It is inflation day today. China, Germany and Italy have released their consumer inflation data, while the US will release theirs before the New York session begins. Historically, inflation data has rarely deviated from expectations without triggering a market reaction, but in recent months the release of data from the USA has the potential to set trends.
China is showing the world that this year's inflation problem is not theirs. The Chinese data release was surprised by its weakness. CPI accelerated from 2.5% y/y in June to 2.7% in July vs. 2.9% expected. The producer price index slowed from 6.1% to 4.2% (4.9% anticipated).
It may take up to three quarters before producer prices end their pro-inflationary push. Nevertheless, the second largest world economy is not contributing to global inflation.

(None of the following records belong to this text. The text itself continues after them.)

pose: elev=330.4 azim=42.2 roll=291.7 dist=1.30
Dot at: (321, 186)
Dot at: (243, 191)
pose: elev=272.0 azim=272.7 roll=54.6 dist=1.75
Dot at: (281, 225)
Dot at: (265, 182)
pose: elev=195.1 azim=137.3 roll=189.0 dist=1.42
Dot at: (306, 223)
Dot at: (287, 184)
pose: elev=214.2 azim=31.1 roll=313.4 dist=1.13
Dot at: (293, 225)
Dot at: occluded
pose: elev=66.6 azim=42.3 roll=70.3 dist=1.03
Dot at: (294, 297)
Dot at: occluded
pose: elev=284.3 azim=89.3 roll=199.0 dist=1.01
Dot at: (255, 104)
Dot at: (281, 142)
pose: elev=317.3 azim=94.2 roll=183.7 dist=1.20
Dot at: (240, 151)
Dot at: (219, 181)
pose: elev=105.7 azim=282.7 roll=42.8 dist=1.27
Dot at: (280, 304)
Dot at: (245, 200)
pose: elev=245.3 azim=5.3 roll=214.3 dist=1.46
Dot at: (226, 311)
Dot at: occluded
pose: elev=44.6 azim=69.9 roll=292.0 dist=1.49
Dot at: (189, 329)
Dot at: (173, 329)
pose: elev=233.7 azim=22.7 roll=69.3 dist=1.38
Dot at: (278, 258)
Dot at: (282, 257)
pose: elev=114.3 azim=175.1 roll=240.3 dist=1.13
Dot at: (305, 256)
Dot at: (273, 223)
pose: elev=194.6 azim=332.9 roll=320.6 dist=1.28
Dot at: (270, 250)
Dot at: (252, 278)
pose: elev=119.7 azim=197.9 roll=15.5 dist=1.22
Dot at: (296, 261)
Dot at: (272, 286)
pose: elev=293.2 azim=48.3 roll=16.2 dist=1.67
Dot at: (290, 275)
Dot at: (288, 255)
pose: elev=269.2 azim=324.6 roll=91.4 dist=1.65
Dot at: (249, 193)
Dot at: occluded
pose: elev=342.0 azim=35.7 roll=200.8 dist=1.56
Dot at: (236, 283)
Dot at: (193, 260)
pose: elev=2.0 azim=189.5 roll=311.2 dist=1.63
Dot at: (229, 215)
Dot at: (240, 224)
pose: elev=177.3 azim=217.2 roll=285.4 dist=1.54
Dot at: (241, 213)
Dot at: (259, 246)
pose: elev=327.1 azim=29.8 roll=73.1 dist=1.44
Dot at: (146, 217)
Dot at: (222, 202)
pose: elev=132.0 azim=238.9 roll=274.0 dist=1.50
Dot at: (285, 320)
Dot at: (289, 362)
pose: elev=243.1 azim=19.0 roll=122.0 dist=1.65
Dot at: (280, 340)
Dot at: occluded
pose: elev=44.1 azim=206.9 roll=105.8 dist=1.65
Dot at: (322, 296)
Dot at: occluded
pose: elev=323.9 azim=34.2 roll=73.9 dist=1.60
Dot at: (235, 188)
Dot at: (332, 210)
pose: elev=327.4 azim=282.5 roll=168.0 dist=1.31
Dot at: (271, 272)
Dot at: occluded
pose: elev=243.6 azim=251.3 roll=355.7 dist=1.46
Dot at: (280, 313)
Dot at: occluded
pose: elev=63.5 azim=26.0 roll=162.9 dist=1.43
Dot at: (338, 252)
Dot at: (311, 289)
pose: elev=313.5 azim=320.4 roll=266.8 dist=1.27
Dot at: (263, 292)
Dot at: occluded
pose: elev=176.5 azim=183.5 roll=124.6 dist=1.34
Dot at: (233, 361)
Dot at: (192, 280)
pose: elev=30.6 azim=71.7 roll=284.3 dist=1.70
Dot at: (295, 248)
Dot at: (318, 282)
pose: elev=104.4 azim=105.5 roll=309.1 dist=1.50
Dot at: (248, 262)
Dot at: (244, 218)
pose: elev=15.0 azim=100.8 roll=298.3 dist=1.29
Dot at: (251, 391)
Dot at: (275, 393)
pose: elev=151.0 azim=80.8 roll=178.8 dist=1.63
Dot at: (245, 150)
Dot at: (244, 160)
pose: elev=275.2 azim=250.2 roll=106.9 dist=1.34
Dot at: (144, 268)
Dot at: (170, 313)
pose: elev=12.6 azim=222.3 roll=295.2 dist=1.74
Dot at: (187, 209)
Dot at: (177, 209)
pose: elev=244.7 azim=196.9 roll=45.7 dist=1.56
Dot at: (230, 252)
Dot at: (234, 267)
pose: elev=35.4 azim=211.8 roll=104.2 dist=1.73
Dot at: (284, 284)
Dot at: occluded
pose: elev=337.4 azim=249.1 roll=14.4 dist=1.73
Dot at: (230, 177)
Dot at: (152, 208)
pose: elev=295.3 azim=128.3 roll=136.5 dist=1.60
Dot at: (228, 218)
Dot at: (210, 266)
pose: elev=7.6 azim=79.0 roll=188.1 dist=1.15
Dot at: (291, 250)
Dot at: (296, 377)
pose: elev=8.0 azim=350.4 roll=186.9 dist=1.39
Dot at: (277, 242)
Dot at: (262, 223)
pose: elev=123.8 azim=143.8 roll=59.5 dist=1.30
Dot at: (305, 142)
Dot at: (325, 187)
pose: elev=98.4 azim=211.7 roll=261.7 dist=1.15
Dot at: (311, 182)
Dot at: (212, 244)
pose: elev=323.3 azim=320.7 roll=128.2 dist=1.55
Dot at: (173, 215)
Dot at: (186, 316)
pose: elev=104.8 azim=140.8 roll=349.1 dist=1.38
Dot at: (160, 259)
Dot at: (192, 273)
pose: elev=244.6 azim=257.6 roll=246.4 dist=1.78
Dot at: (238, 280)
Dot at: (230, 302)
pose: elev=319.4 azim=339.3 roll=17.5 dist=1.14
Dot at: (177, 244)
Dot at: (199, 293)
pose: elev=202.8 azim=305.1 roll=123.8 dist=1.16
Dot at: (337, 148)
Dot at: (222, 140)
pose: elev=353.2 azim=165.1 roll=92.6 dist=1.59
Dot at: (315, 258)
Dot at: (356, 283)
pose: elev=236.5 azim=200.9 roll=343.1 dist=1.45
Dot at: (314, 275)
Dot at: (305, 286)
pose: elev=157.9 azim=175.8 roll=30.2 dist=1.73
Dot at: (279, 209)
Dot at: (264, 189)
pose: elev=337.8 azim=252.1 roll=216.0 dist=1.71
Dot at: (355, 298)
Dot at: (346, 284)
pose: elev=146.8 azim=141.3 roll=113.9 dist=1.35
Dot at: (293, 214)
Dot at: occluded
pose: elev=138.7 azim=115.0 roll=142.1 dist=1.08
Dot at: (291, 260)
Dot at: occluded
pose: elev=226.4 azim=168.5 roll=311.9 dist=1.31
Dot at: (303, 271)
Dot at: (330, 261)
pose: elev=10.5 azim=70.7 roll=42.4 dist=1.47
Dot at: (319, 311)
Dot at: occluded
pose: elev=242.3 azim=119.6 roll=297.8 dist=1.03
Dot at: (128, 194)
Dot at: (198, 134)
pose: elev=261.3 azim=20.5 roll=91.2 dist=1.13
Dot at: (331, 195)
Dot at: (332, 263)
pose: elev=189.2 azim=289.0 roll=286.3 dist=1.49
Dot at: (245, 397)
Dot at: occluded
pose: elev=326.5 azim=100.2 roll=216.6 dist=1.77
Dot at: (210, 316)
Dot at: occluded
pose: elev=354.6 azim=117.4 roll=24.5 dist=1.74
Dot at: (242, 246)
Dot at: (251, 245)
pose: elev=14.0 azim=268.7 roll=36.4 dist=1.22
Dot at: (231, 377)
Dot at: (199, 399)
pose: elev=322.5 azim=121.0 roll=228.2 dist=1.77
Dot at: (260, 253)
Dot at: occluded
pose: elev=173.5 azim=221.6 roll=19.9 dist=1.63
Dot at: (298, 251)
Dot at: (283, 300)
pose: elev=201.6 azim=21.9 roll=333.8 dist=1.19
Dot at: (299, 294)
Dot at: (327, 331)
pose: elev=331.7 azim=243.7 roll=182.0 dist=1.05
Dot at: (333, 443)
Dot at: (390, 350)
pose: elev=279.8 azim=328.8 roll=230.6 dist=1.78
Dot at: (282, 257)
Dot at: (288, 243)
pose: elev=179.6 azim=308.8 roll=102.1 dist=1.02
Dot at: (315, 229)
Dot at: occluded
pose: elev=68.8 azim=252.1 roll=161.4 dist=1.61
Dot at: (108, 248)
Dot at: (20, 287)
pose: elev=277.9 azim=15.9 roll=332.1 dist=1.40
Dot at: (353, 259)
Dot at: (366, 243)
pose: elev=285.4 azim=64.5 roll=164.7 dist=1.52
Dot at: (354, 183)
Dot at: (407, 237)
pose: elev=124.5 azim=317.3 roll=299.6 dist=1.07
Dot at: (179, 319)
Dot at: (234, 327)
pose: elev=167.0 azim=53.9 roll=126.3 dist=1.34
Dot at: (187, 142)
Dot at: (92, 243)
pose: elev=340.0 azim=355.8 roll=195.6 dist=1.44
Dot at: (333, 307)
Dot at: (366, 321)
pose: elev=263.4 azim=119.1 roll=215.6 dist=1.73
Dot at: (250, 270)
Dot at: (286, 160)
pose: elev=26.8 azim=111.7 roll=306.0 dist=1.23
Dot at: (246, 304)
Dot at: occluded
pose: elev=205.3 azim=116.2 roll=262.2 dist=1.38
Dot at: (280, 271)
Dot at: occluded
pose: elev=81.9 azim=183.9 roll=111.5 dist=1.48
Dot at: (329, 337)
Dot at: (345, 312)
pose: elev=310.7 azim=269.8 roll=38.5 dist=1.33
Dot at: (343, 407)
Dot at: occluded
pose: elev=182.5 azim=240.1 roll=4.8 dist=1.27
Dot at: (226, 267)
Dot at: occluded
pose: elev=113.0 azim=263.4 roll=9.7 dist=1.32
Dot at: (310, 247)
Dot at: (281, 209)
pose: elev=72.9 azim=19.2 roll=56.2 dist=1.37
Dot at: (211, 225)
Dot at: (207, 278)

By comparison, Japan's Domestic Corporate Goods Price, also out today, showed a slowdown to 8.6% y/y from 9.4% a month earlier and a peak of 9.7% in February - a very gradual cooling.
Germany confirmed preliminary estimates for July inflation at 7.5% y/y for CPI and 8.5% for Harmonised CPI. The latter continues accelerating, putting additional pressure on the ECB to tighten policy.
From the data from the USA, it is expected that consumer inflation has passed its peak. Prices are assumed to have risen by 0.2% last month, which is the historical norm, and the year-over-year rate has slowed from 9.1% to 8.7%. In the previous 11 months, US data has methodically exceeded expectations, pulling the Fed's increasingly hawkish approach.
We must be prepared that the investors will scrutinize how fact correlates with expectations. If prices for July are down or unchanged, it could return the markets to bullishness as it spurs speculation that the Fed may not need to step on the brake pedal so sharply.
Fed rate futures continue to lay down a 68% chance of a 75-point hike in September. A sharp change in this sentiment in the debt markets could set all other related sectors in motion. Thus, if expectations soften, pressure on the dollar would increase. Conversely, a further increase in the chance of a 75-point tightening would return strength to the dollar bulls and stock market bears.